October 14, 2015   ·   0 Comments

2015-10-15-05

By Brock Weir

Rob Barfitt was on familiar ground when he came into the Church Street School on Friday afternoon.

A long-time member of the Aurora Community, he remembers frequent visits to the landmark building to pick up gear as a member of the local Boy Scouts.

Now a bit past the Boy Scout age and an active member of his family’s business, Aurora Home Hardware, on his latest visit to the school, he was joined by local business leaders to ring the school’s historic bell, signalling a new chapter in the building’s history to mark the fifth anniversary of the Aurora Cultural Centre.

Representatives from Aurora Home Hardware, Backyard Pool and Spa, Omars Shoes, and Promotional Marketing got in their morning workout struggling to make the bell work its magic, but it was all for a good cause as they joined Prime Data Inc. and Remax’s Susan Cowen Team as the foundation members of the 5-50-500 Campaign.

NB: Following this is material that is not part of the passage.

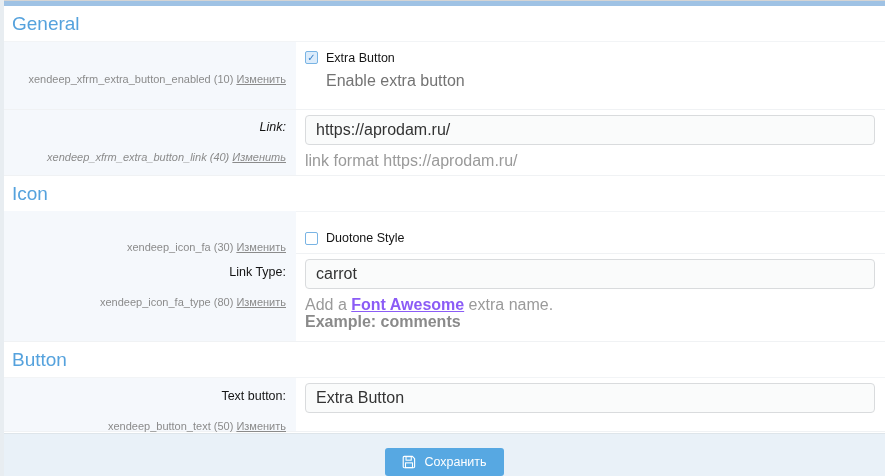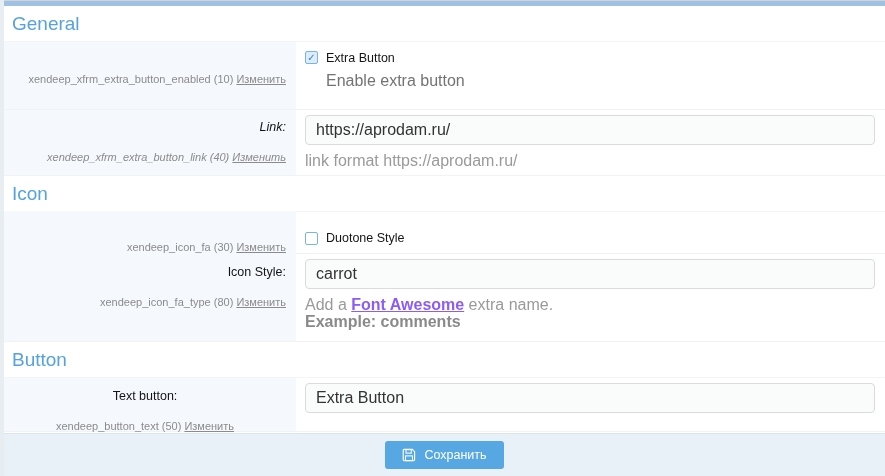"Icon Style:" div.setting-label { text: Icon Style -> Link Type }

To mark their fifth anniversary, the Aurora Cultural Centre has reached out to 50 local businesses for a contribution of $500. They hope to raise $25,000 by the end of this year to support their family activities, concerts, heritage programs, and other activities that are provided free of charge to the community.

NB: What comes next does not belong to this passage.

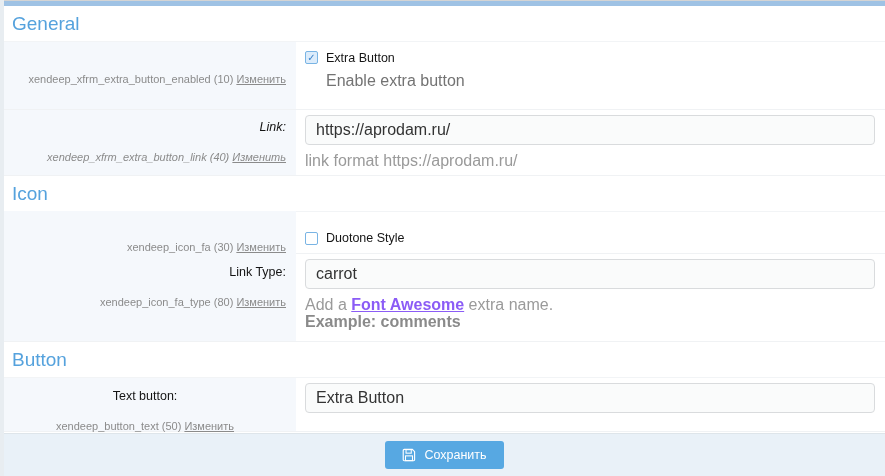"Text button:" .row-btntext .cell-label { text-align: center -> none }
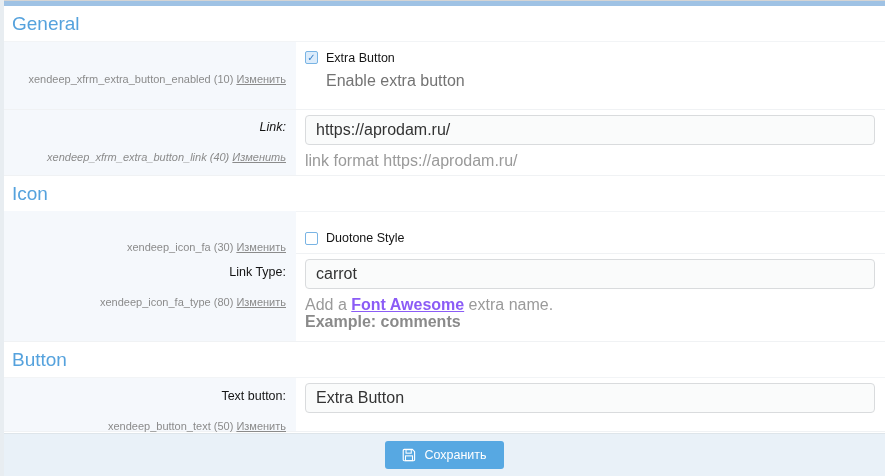"Сохранить" .panel-footer { align-items: none -> flex-end }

“We are very dependent on the funds that are greater than those we can raise through our own initiatives,” said Laura Schembri, Executive Director of the Aurora Cultural Centre. “This is the first time we have actually gone out to our businesses with a program really explaining our need for support. We are in this beautiful building here that is beautifully cared for by the Town. We are very successful with the number of people who come through but the reality is we can’t do it all ourselves. Here are examples of leading local businesses that have stepped up to support us in our time of need and responding to our request.”

For the sponsors who gathered to ring the bell to signal their contributions last week, the opportunity to support the Cultural Centre was an opportunity to become involved in the community in a different way.

“We just feel it is so important to be good corporate citizens and just to be part of the community,” said Raz Khamissa of Omars. “The community supports us and we want to support the community back. We have been to events here, so we see the worth in having a Cultural Centre. I come from the sports side of things and you normally think sports is everything to everybody, but you have to have a well-rounded Town and this is what the Aurora Cultural Centre provides.”

A similar insight was offered by Robin Taylor-Smith of Promotional Marketing: “Sports gets a lot of funding and I don’t think that arts necessarily gets the support they need, so we are quite willing to help out where we can. It is a very necessary building and cultural expression to have in our community.”

The owners of Backyard Pool have always been supportive of community initiatives through their 22 years in business, noted the company’s Richard West, while Mr. Barfitt said it was “great” to support an initiative which has found such a great fit within the building as a hub of cultural arts.

Although she was unable to attend Friday’s brief ceremony, Ms. Cowen was one of the first businesses to answer the call. In a statement, she said she was “proud to support the Aurora Cultural Centre, a worthwhile local facility that caters to the interests of all residents, both children and adults alike and, at the same time, helps to preserve the heritage of beautiful Downtown Aurora.”